Di manicomi si tratta: io ci sono stato, come semplice accompagnatore, ma posso assicurare che oltre ad una visitina sbrigativa (sui dieci minuti) di uno psichiatra che spesso fa il doppio lavoro per arrotondare e la somministrazione della terapia non c’è null’altro. Tra l’altro io sono stato in uno dei migliori di Roma, con un bel giardino nel quale ci si può muovere esattamente come gli animali nelle gabbie dello zoo, e una bella camera con un bel balcone al quale non si può accedere perché impediti da sbarre inamovibili.
Già perché in quei luoghi c’è l’ossessione della sicurezza. Peccato che nel secondo giorno di permanenza, un ragazzo si sia ucciso impiccandosi con un lenzuolo, perché se uno la vuol far finita, il modo lo trova.
In questi luoghi non si può stare per più di tre mesi. Ma, fatta la legge trovato l’inganno, per cui le persone stanno tre mesi in questi piccoli manicomi di bassa qualità, poi tornano per dieci giorni a casa e, infine, riparte un altro periodo di ricovero di altri tre mesi. E così via.

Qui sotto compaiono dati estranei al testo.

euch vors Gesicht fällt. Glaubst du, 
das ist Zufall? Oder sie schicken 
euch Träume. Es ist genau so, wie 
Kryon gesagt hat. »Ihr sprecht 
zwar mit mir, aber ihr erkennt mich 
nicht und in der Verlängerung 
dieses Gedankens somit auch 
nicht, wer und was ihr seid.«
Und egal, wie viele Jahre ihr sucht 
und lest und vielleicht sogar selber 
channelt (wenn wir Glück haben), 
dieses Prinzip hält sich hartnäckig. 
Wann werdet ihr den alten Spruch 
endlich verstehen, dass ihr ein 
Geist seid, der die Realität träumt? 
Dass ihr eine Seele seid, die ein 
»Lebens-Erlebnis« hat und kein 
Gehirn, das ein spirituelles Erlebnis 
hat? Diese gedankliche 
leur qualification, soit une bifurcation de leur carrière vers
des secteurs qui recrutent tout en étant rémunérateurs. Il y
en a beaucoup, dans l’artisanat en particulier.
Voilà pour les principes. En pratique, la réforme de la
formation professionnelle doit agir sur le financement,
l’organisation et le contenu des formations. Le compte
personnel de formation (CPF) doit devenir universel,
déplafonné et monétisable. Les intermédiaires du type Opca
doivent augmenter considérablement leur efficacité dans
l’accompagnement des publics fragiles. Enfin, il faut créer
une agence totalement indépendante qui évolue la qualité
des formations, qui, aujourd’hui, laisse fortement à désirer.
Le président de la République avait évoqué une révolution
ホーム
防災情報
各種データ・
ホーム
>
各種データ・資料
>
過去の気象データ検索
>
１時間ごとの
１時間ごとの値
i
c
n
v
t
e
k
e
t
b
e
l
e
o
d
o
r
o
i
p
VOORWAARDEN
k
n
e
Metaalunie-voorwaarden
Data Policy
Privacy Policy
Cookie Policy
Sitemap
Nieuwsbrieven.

Nessuno però si chiede il perché di tutti questi ricoveri. Per altro le liste di attesa, soprattutto per quelli effettuati in convenzione sono lunghissime, quindi la domanda è più alta dell’offerta. Perché?
Ma la domanda più esatta è: “chi decide il ricovero?”. Non certo il paziente. Talvolta c’è una piccola o grande spinta del medico curante ma in fondo chi decide il ricovero sono i suoi familiari.

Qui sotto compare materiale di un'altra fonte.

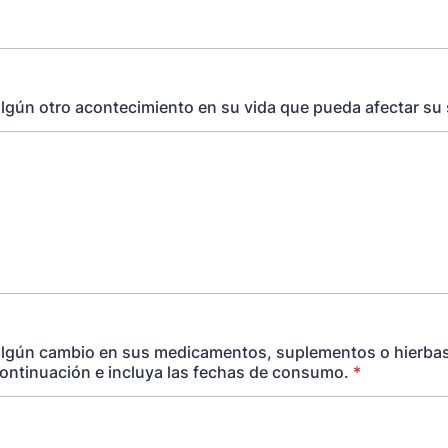
lgún otro acontecimiento en su vida que pueda afectar su
lgún cambio en sus medicamentos, suplementos o hierbas?
continuación e incluya las fechas de consumo.
*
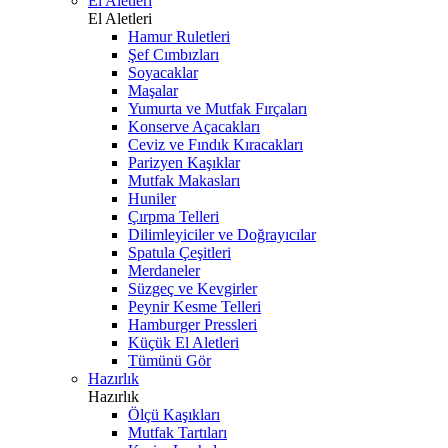
El Aletleri
El Aletleri
Hamur Ruletleri
Şef Cımbızları
Soyacaklar
Maşalar
Yumurta ve Mutfak Fırçaları
Konserve Açacakları
Ceviz ve Fındık Kıracakları
Parizyen Kaşıklar
Mutfak Makasları
Huniler
Çırpma Telleri
Dilimleyiciler ve Doğrayıcılar
Spatula Çeşitleri
Merdaneler
Süzgeç ve Kevgirler
Peynir Kesme Telleri
Hamburger Pressleri
Küçük El Aletleri
Tümünü Gör
Hazırlık
Hazırlık
Ölçü Kaşıkları
Mutfak Tartıları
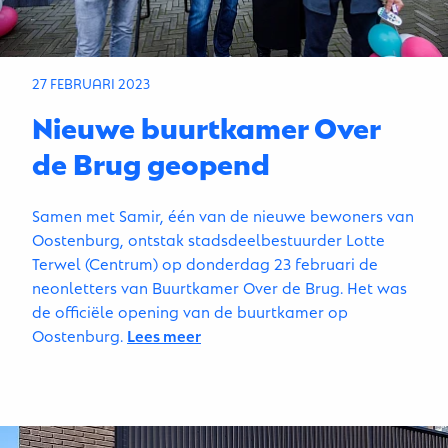
27 FEBRUARI 2023
Nieuwe buurtkamer Over
de Brug geopend
Samen met Samir, één van de nieuwe bewoners van
Oostenburg, ontstak stadsdeelbestuurder Lotte
Terwel (Centrum) op donderdag 23 februari de
neonletters van Buurtkamer Over de Brug. Het was
de officiële opening van de buurtkamer op
Oostenburg.
Lees meer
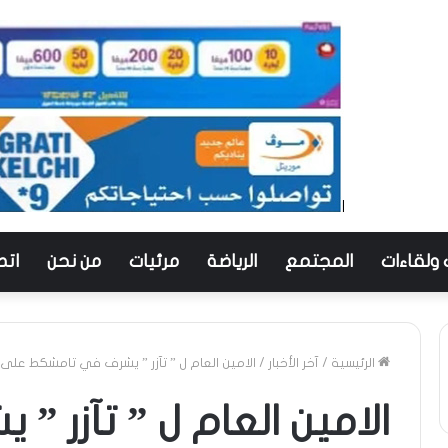
 ولقاءات
المجتمع
الرياضة
مرئيات
من نحن
اتص
الرئيسية
/
آخر الأخبار
/
الامين العام ل ” تآزر ” يشرف في تامشكط على
الامين العام ل ” تآزر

Purtroppo devo dire delle cose che alcuni potrebbero non condividere, cose brutte ma purtroppo vere.
Perché in fondo ad ogni genitore, fratello o figlio di una persona che sta attraversando un periodo di sofferenza psichica, in qualche parte magari inconscia della sua mente c’è un bisogno inconfessabile: la voglia di toglierselo dalle scatole.
E’ terribile quello che ho detto ma è la verità. Certo questo bisogno convive con altri sentimenti positivi: in primo luogo un affetto forse più forte nei confronti del figlio più debole ma che si porta appresso sensi di colpa più o meno palesi e preoccupazioni spesso esagerate.
Naturalmente c’è una spiegazione più che evidente al bisogno di cui parlavo prima, perché convivere con una persona che sta attraversando un periodo di sofferenza psichica è un cosa terribile, faticosa, totalizzante, fonte di ansie e continue preoccupazioni quando non anche di violenze fisiche e psichiche.
Certo, ognuno è un caso a sé, ma alcune preoccupazioni sono comuni a tutti: prende le medicine? Troverà lavoro? Riuscirà a mantenerselo? Riuscirà ad avere una vita sociale e sentimentale soddisfacente? E, soprattutto, chi penserà a lui quando non ci saremo più?
Non è facile la vita di noi genitori, ma l’influenza sulla salute dei nostri cari è fondamentale, questo è indubitabile.
Ci vuole molta pazienza anche con noi, la stessa che voi usate con i nostri cari, perché possiamo non capire (o anche non voler capire), possiamo non avere gli strumenti culturali adatti per comprendere ed allora ce li dovete fornire, possiamo, infine, avere dentro di noi gli stessi luoghi comuni che generano stigma e allora dovete aiutarci a capire dove sbagliamo. Non solo a livello collettivo, cosa che qui a Trieste è svolta in modo esemplare, ma anche con colloqui individuali dove necessario e, in particolare, nei casi più difficili, quelli dove la resistenza al cambiamento è più forte.
Del resto tutti voi operatori conoscete l’importanza della famiglia, perché può diventare un elemento terapeutico fondamentale oppure essere di ostacolo a qualsiasi percorso di guarigione. Se non altro perché viviamo a contatto con i nostri cari 24 ore su 24.
Lo dico a tutti gli operatori presenti: aiutateci con pazienza e ostinazione perché noi abbiamo bisogno del vostro aiuto e i nostri cari hanno bisogno del nostro.